WHAT THE EXERCISE ASKS
Could you please return each line of the data that has the word "bowl"?

SUPPLIED MATERIAL
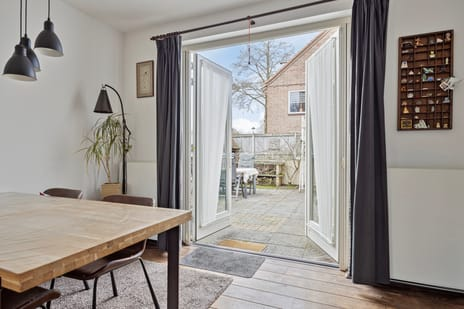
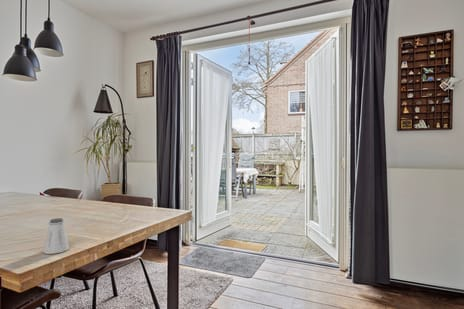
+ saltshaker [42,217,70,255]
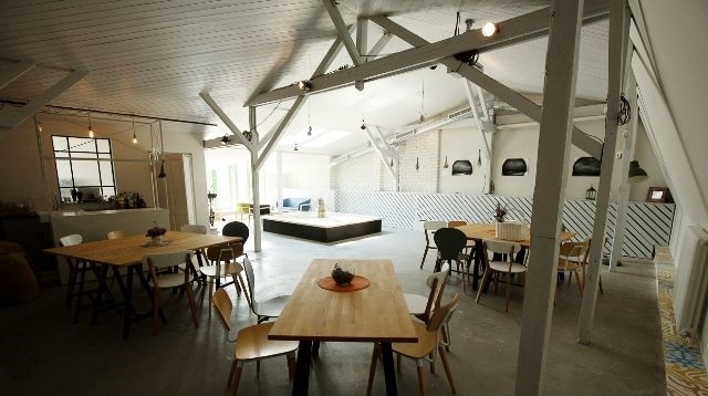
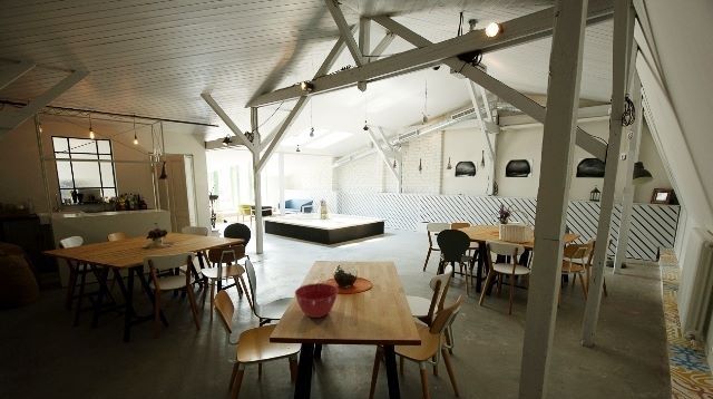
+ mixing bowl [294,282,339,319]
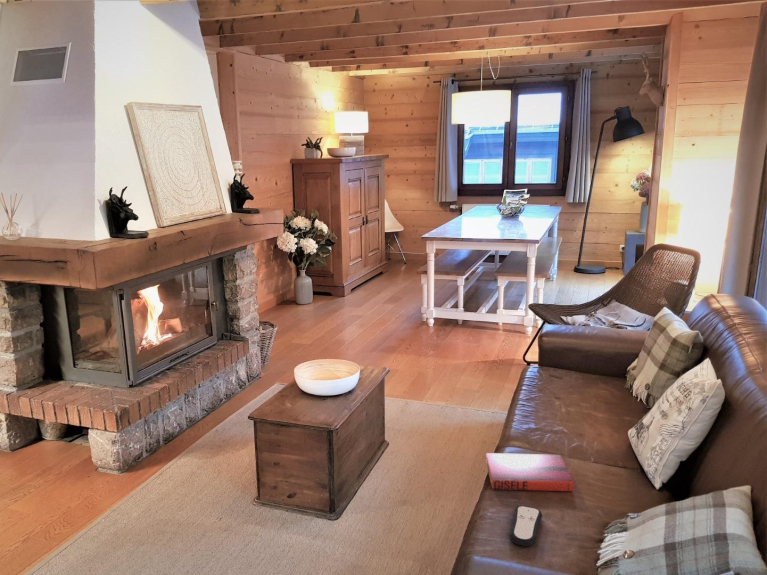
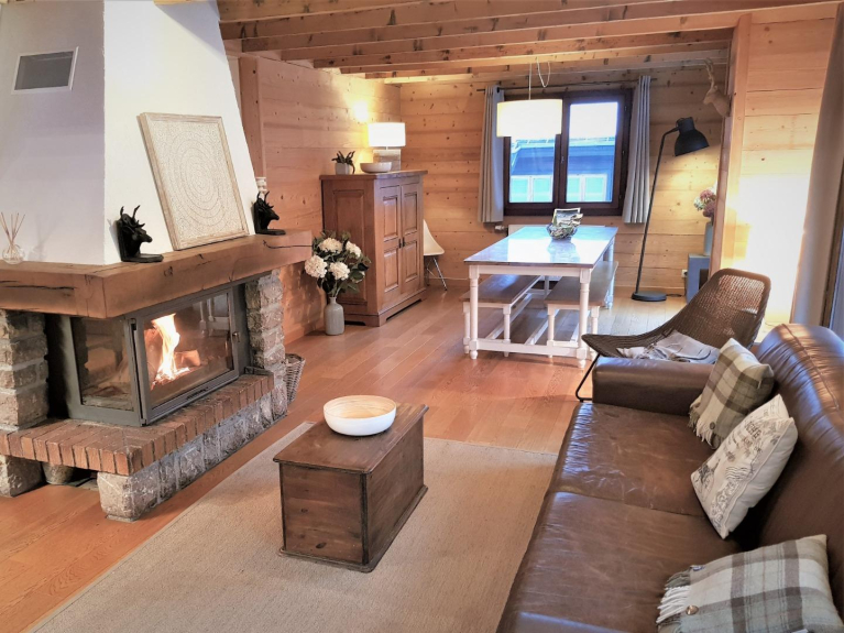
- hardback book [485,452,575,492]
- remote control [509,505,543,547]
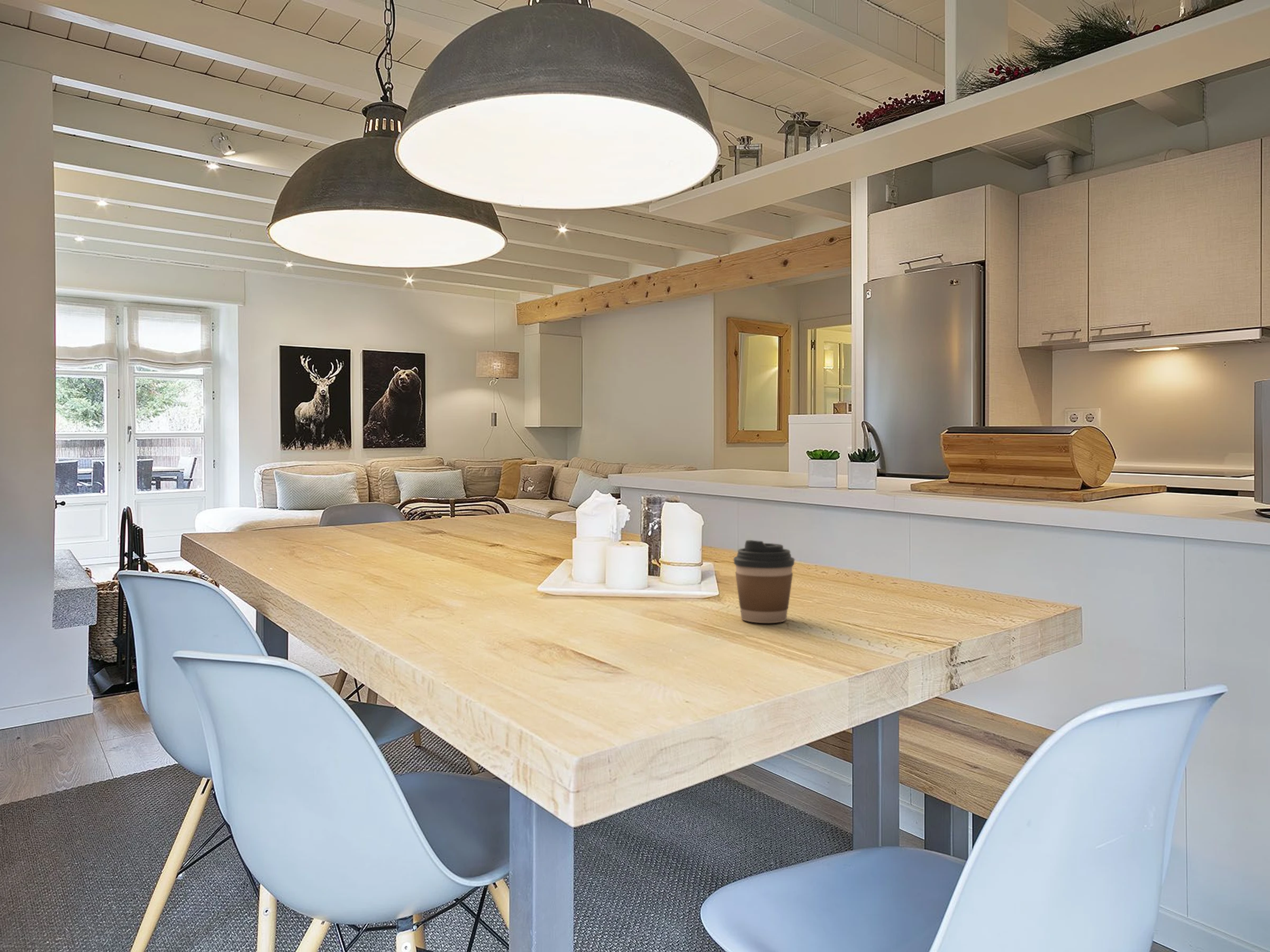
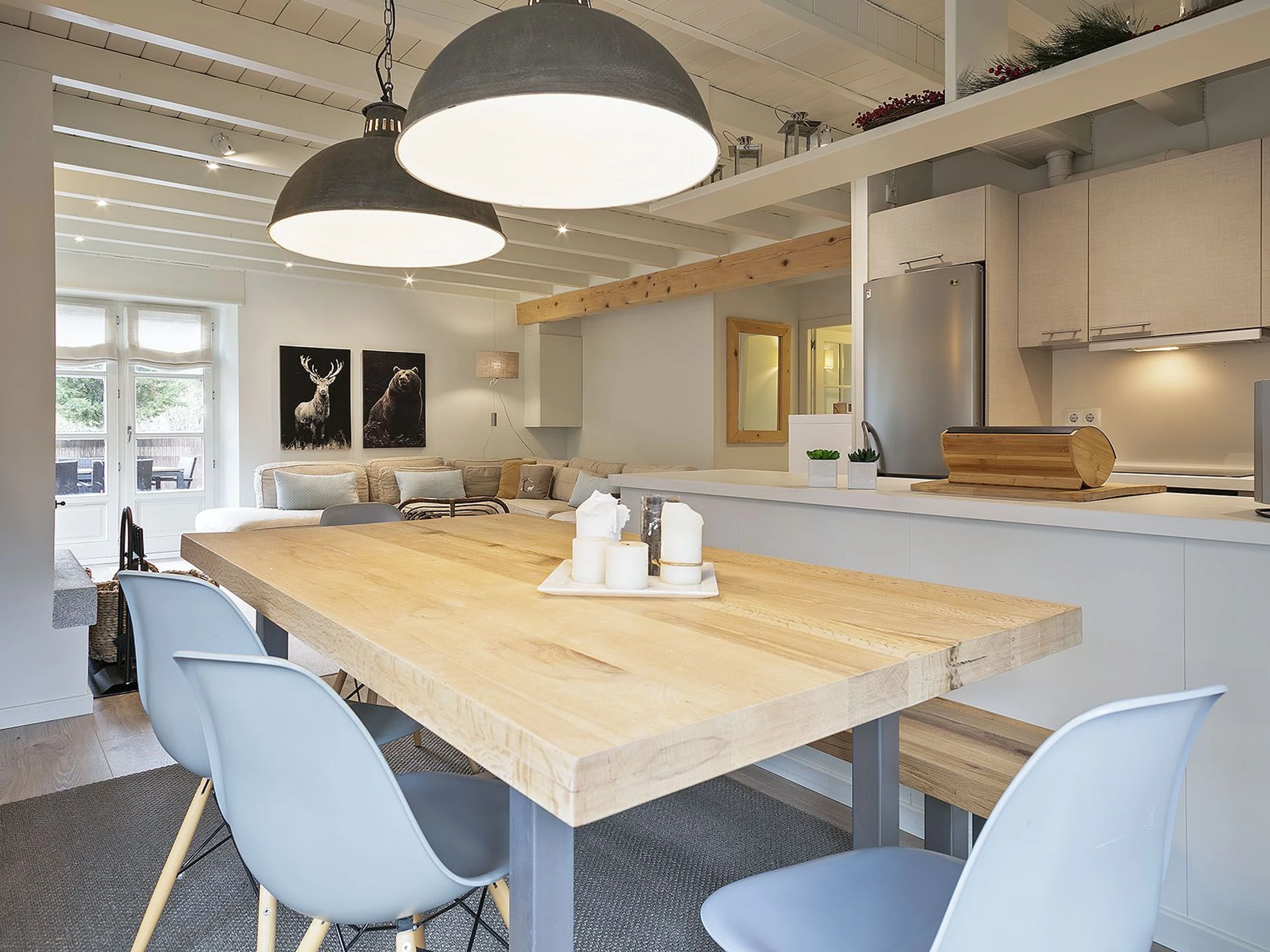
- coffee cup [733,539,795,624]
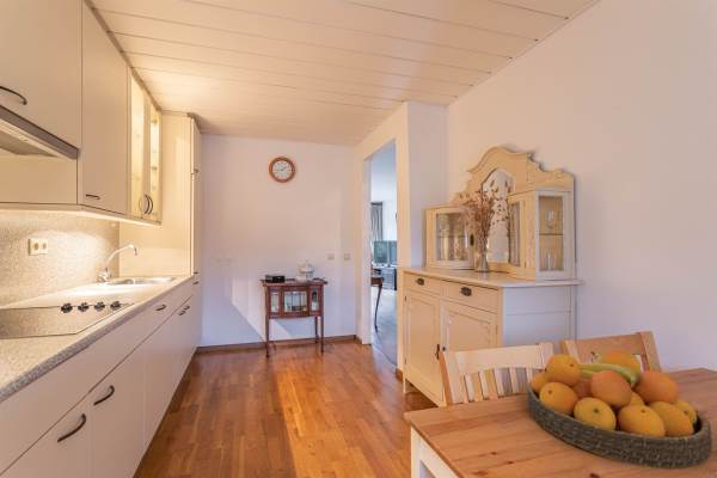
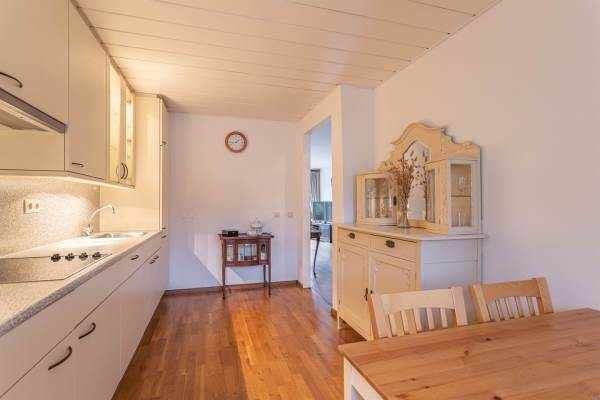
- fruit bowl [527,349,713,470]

RESULT OF THE EXERCISE
+ mixing bowl [294,282,339,319]
- fruit bowl [527,349,713,470]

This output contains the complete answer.